Path for stabilizing libtest's json output? (original) (raw)

January 9, 2024, 8:03pm 1

I proposed to T-testing-devex that our first order of business should be to stabilize --format json. Think of this as a Pre-eRFC. Unsure what route the more official proposal will take for being approved.What I'm looking for is input on what we should consider when vetting the format to see if it'll be sufficient. See the list below that I've collected so far.

Rust 1.70 fixed libtest so that --format json required being used with a nightly which highlighted how important it is to people.

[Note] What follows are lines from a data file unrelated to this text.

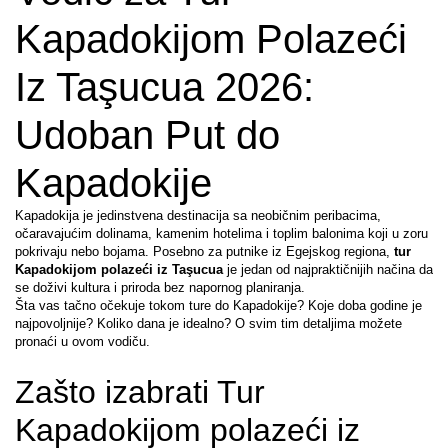
Kapadokijom Polazeći 
Iz Taşucua 2026: 
Udoban Put do 
Kapadokije
Kapadokija je jedinstvena destinacija sa neobičnim peribacima, 
očaravajućim dolinama, kamenim hotelima i toplim balonima koji u zoru 
pokrivaju nebo bojama. Posebno za putnike iz Egejskog regiona, 
tur 
Kapadokijom polazeći iz Taşucua
 je jedan od najpraktičnijih načina da 
se doživi kultura i priroda bez napornog planiranja.
Šta vas tačno očekuje tokom ture do Kapadokije? Koje doba godine je 
najpovoljnije? Koliko dana je idealno? O svim tim detaljima možete 
pronaći u ovom vodiču.
Zašto izabrati Tur 
Kapadokijom polazeći iz 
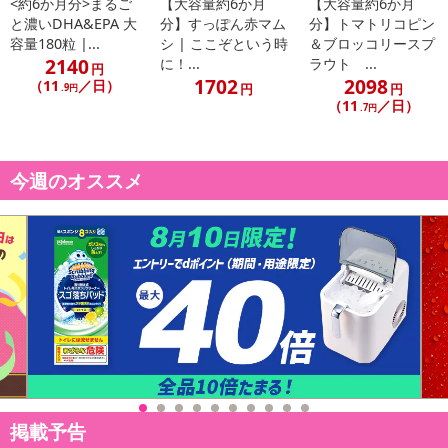
<約6か月分>まるご
【大容量約6か月
【大容量約6か月
日が異なります。
と濃いDHA&EPA 大
分】すっぽん赤マム
分】トマトリコピン
※dショッピングサンプル百貨店よりお届けする商品は、ご利用いた
容量180粒 |...
シ | ここぞという時
＆ブロッコリースプ
2140
に！...
ラウト ...
だいた後のご感想をいただくことを目的としており、転売等は固く
円
1702
2098
（11
／日）
禁じます。
円
円
.9円
（11
／日）
.7円
転売等、目的以外での利用が確認された場合は、サービス利用を停
止させていただきます。
今週のオススメ
【配送伝票番号について】
※こちらの商品については商品の発送完了後、
配送伝票番号がマイページに表示されない場合もございます。予
めご了承ください。
発送日カレンダー
掲載予告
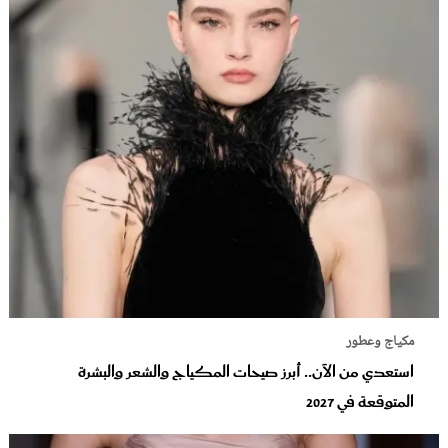
مكياج وعطور
استعدي من الآن.. أبرز صيحات المكياج والشعر والبشرة
المتوقعة في 2027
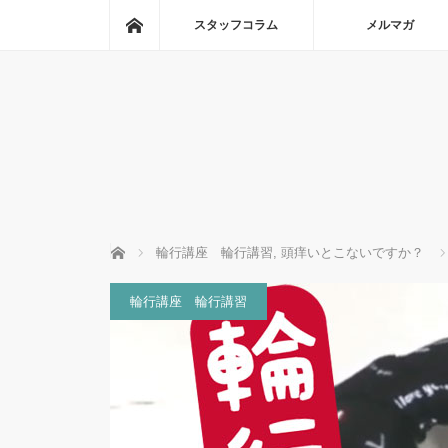
ホーム
スタッフコラム
メルマガ
ホーム
輪行講座 輪行講習
,
頭痒いとこないですか？
輪行講座 輪行講習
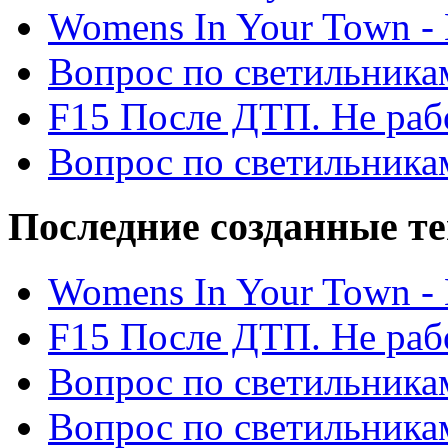
Womens In Your Town - N
Вопрос по светильника
F15 После ДТП. Не рабо
Вопрос по светильника
Последние созданные т
Womens In Your Town - N
F15 После ДТП. Не рабо
Вопрос по светильника
Вопрос по светильника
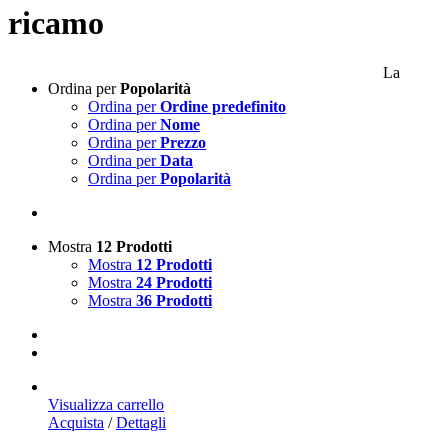
ricamo
La
Ordina per
Popolarità
Ordina per
Ordine predefinito
Ordina per
Nome
Ordina per
Prezzo
Ordina per
Data
Ordina per
Popolarità
Mostra
12 Prodotti
Mostra
12 Prodotti
Mostra
24 Prodotti
Mostra
36 Prodotti
Visualizza carrello
Acquista
/
Dettagli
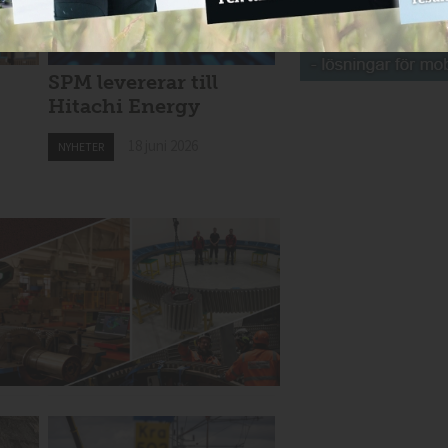
SPM levererar till
Hitachi Energy
18 juni 2026
NYHETER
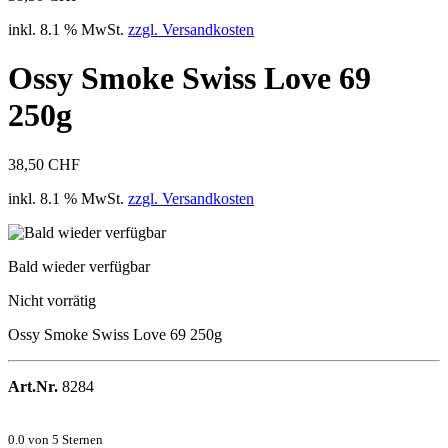
inkl. 8.1 % MwSt.
zzgl. Versandkosten
Ossy Smoke Swiss Love 69
250g
38,50 CHF
inkl. 8.1 % MwSt.
zzgl. Versandkosten
Bald wieder verfügbar
Nicht vorrätig
Ossy Smoke Swiss Love 69 250g
Art.Nr.
8284
0.0
von 5 Sternen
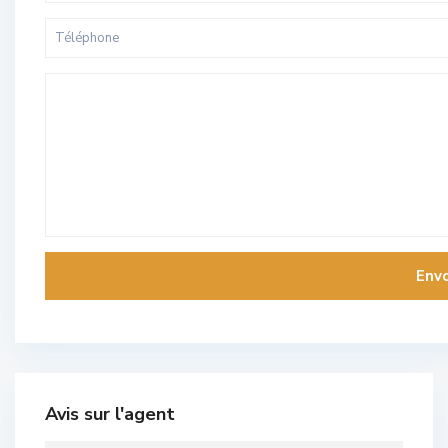
Avis sur l'agent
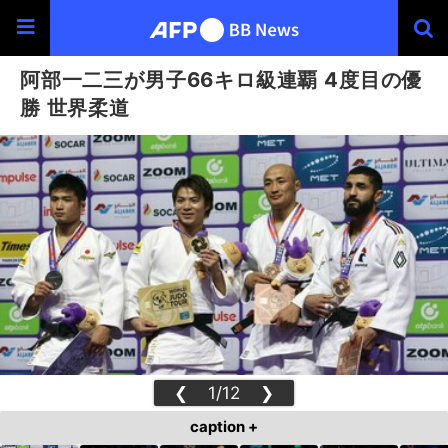
阿部一二三が男子66キロ級連覇 4度目の優
勝 世界柔道
❮
1/12
❯
caption +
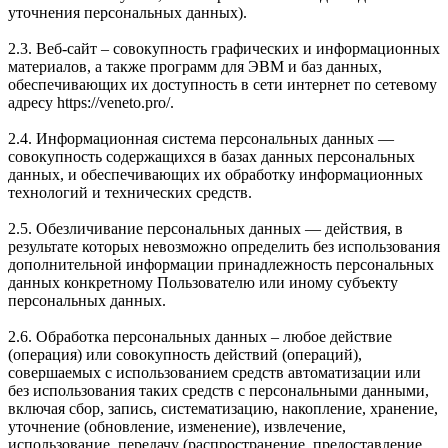
уточнения персональных данных).
2.3. Веб-сайт – совокупность графических и информационных
материалов, а также программ для ЭВМ и баз данных,
обеспечивающих их доступность в сети интернет по сетевому
адресу https://veneto.pro/.
2.4. Информационная система персональных данных —
совокупность содержащихся в базах данных персональных
данных, и обеспечивающих их обработку информационных
технологий и технических средств.
2.5. Обезличивание персональных данных — действия, в
результате которых невозможно определить без использования
дополнительной информации принадлежность персональных
данных конкретному Пользователю или иному субъекту
персональных данных.
2.6. Обработка персональных данных – любое действие
(операция) или совокупность действий (операций),
совершаемых с использованием средств автоматизации или
без использования таких средств с персональными данными,
включая сбор, запись, систематизацию, накопление, хранение,
уточнение (обновление, изменение), извлечение,
использование, передачу (распространение, предоставление,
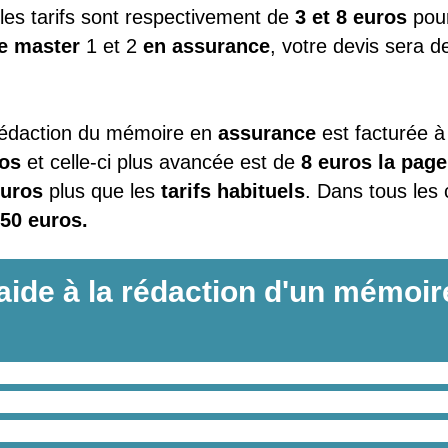
 les tarifs sont respectivement de
3 et 8 euros
pou
e master
1 et 2
en assurance
, votre devis sera d
a rédaction du mémoire en
assurance
est facturée à
os
et celle-ci plus avancée est de
8 euros la page
euros
plus que les
tarifs habituels
. Dans tous les
50 euros.
aide à la rédaction d'un mémoire
académique en assurance
est essentielle pour struc
stions uniques pour mener des
recherches théori
e mémoire en assurance
permet à chaque étudiant d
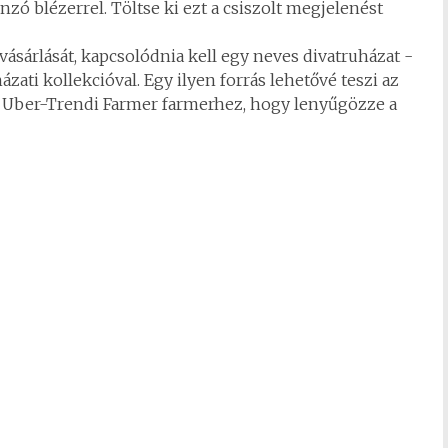
nzó blézerrel. Töltse ki ezt a csiszolt megjelenést
 vásárlását, kapcsolódnia kell egy neves divatruházat -
ati kollekcióval. Egy ilyen forrás lehetővé teszi az
z Uber-Trendi Farmer farmerhez, hogy lenyűgözze a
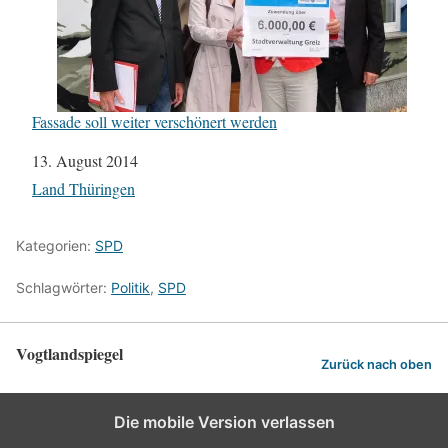
Fassade soll weiter verschönert werden
Datum
13. August 2014
In Bezug auf
Land Thüringen
Kategorien:
SPD
Schlagwörter:
Politik
,
SPD
Vogtlandspiegel
Zurück nach oben
Die mobile Version verlassen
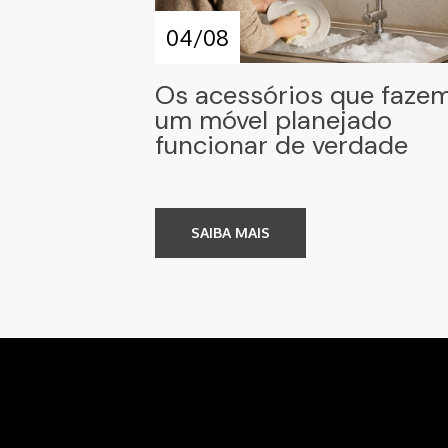
04/08
Os acessórios que faze
um móvel planejado
funcionar de verdade
SAIBA MAIS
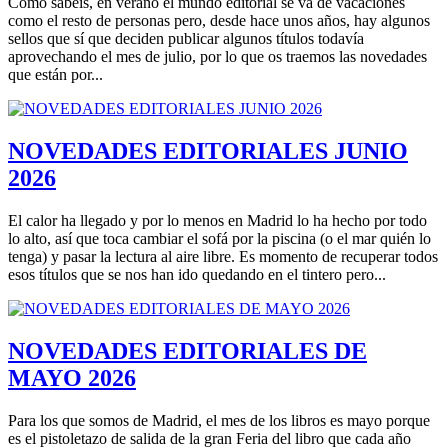
Como sabéis, en verano el mundo editorial se va de vacaciones
encuentra la combinación perfecta de estilo y funcionalidad!
como el resto de personas pero, desde hace unos años, hay algunos
sellos que sí que deciden publicar algunos títulos todavía
aprovechando el mes de julio, por lo que os traemos las novedades
que están por...
NOVEDADES EDITORIALES JUNIO
2026
El calor ha llegado y por lo menos en Madrid lo ha hecho por todo
lo alto, así que toca cambiar el sofá por la piscina (o el mar quién lo
tenga) y pasar la lectura al aire libre. Es momento de recuperar todos
esos títulos que se nos han ido quedando en el tintero pero...
NOVEDADES EDITORIALES DE
MAYO 2026
Para los que somos de Madrid, el mes de los libros es mayo porque
es el pistoletazo de salida de la gran Feria del libro que cada año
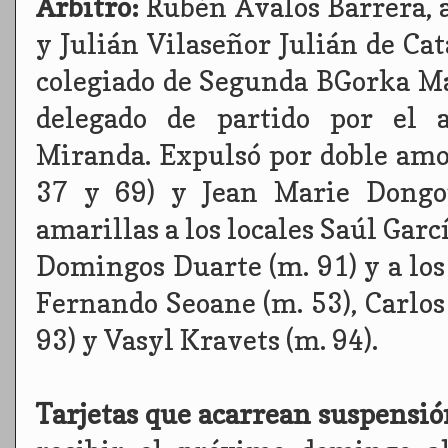
Árbitro:
Rubén Avalos Barrera, 
y Julián Vilaseñor Julián de Ca
colegiado de Segunda BGorka Ma
delegado de partido por el 
Miranda. Expulsó por doble amo
37 y 69) y Jean Marie Dongou
amarillas a los locales Saúl Garc
Domingos Duarte (m. 91) y a los 
Fernando Seoane (m. 53), Carlos 
93) y Vasyl Kravets (m. 94).
Tarjetas que acarrean suspensi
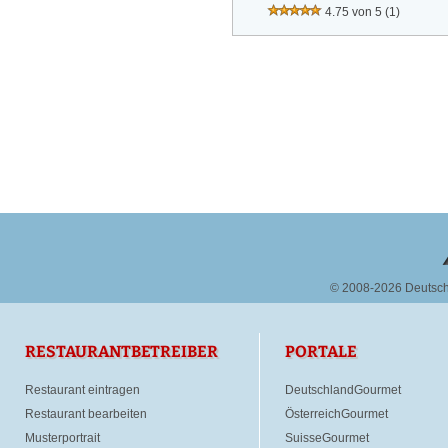
4.75 von 5
(1)
© 2008-2026 Deutsc
RESTAURANTBETREIBER
PORTALE
Restaurant eintragen
DeutschlandGourmet
Restaurant bearbeiten
ÖsterreichGourmet
Musterportrait
SuisseGourmet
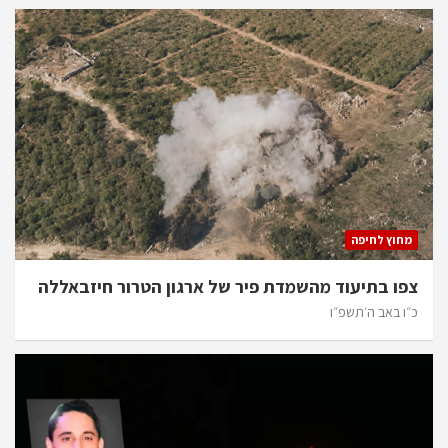
מחוץ לחיפה
צפו בתיעוד מהשמדת פיר של ארגון הטרור חיזבאללה
כ״ו באב ה׳תשפ״ו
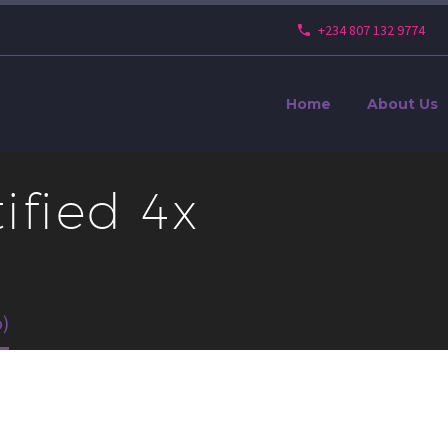
+234 807 132 9774
Home
About Us
tified 4x
o)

--format json could also help us improve cargo test, including

Wanting to run test binaries in parallel, like cargo nextest
Lack of summary across all binaries
Noisy test output (see also #5089)
Confusing command-line interactions (see also #8903, #10392)
Poor messaging when a filter doesn't match
Smarter test execution order (see also #8685, #10673)
JUnit output is incorrect when running multiple test binaries
Lack of failure when test binaries exit unexpectedly

Most of that involves shifting responsibilities from the test harness to the test runner which has the side effects of:

Allowing more powerful experiments with custom test runners (e.g. cargo nextest) as they'll have more information to operate on
Lowering the barrier for custom test harnesses (like libtest-mimic) as UI responsibilities are shifted to the test runner (cargo test)

Proposed Plan

While having a plan for evolution takes some burden off of the format, we should still do some due diligence in ensuring the format works well for our intended uses.

My rough idea for a plan is

Create an experimental test harness that uses a serde structure for passing information from its core to different --format modes, emulating what libtest and cargos relationship will be like on a smaller scale for faster iteration
Transition libtest to this proposed interface
Add experimental support for cargo to interact with test binaries through json
Create a stabilization report for json for T-libs-api and a cargo RFC for custom test harnesses to opt into this new protocol

Potential considerations when running the experiment to vet the format:

Plan for future evolution
Ability to implement different format modes on top
- Both test running and --list mode
Ability to run test harnesses in parallel
Tests with multiple failures
Bench support
Static and dynamic parameterized tests / test fixtures
Static and dynamic test skipping
Test markers
doctests
Test location (for IDEs)
Collect metrics related to tests
- Elapsed time
- Temp dir sizes
- RNG seed

Warning: This doesn't mean they'll all be supported in the initial stabilization just that we feel confident the format will support them)

If you are interested in helping this stabilize the json output, contributing to the experimental harness (when we get there) will be a good area for first-time contributors to the Rust project as most of the code will be new, small, and with no stability / correctness pressure of an existing user base.

Misc

Comments made on libtests format

Existing formats

junit
subunit
TAP

See also

It's funny you opened this just now, I posted about something somewhat related in on Zulip. I'm planning on writing a proposal outlining:

A mechanism for opting into nightly-only machine human/machine-readable formats on the stable channel that isn't RUSTC_BOOTSTRAP=1.
A stability/evolution evolution policy for said unstable formats (such as a versioning scheme) and a mechanism for tooling authors to opt-into notifications for changes.

One of the motivating cases was libtest's JSON output, with the hope that the barrier to feedback is reduced and implementers don't feel hamstrung by notions like "perfect is the enemy of good". How would you feel about something along those lines for libtest?

epage January 9, 2024, 9:07pm 3

While I think it would generally be helpful to think in terms of making it easier to experiment with unstable features, I don't think it would help in our case. We have a path forward that can help us learn a lot, quickly outside of the rust-lang/rust tree, more so than I expect a process like this to allow. It might help get whats there today into people's hands but there isn't even a definition of what exists today for us to version, just inference on behavior. I don't expect any useful feedback from doing so because I honestly expect to throw the existing format out. That also means I don't expect much benefit from investing in the current format.

Ah, my bad! If you can go faster out-of-tree, then that's good to hear. I assumed that you'd want to partially add/stabilize support for additional features based on this comment:

At least for things like test locations, benches or doctests, I (naively) imagined that it might not end up in the initial stabilization.

epage January 9, 2024, 9:45pm 5

They won't. I had assumed you were talking more generally for the stabilization process. Sounds like you are instead referring to the item "Plan for future evolution". That will be something we focus on through the effort and would appreciate input on then.

epage January 19, 2024, 7:40pm 6

infogulch January 20, 2024, 12:29am 7

Have you considered how benchmarking harnesses like iai-callgrind could work with the new apis?

epage January 20, 2024, 1:26am 8

Benchmarks are listed in the RFC is one of the areas we will explore. In the next T-testing-devex meeting, we're going to be talking with one of the creators of divan about this (who also happens to be on the team).

system Closed April 19, 2024, 1:27am 9

This topic was automatically closed 90 days after the last reply. New replies are no longer allowed.